[Source information Boundary: Start]
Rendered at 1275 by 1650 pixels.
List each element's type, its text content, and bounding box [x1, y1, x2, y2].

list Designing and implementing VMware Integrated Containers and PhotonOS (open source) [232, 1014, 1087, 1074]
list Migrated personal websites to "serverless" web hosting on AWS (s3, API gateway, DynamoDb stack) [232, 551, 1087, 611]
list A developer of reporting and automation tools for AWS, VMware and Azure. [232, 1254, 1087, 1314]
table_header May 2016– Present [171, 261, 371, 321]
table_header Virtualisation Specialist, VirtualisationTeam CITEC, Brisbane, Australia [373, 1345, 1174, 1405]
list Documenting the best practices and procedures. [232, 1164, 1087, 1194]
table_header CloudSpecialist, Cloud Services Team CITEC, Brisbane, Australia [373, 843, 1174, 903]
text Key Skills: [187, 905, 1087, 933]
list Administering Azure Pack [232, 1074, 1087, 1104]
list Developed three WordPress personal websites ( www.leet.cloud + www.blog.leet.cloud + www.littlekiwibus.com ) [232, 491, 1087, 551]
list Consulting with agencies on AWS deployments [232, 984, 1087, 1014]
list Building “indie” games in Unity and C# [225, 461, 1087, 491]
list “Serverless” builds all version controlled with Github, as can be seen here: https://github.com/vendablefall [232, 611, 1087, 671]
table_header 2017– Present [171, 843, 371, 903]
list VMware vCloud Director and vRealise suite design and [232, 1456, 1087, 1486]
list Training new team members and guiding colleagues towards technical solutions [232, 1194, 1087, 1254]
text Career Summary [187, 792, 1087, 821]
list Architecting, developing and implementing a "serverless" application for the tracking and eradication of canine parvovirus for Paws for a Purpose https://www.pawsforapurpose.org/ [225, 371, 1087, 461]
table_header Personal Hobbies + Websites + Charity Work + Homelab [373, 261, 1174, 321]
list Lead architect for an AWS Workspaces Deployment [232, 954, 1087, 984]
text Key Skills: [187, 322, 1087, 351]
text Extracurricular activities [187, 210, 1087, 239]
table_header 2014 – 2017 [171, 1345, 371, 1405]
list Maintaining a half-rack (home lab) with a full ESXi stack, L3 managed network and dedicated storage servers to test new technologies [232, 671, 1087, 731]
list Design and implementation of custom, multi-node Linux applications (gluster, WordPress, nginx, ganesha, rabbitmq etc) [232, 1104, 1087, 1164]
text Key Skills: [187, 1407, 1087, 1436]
[Source information Boundary: End]
> [Task requirements]:
Using the records above, give the count of lines with the word "WordPress", and write nothing more.

> [Solved problem]:
2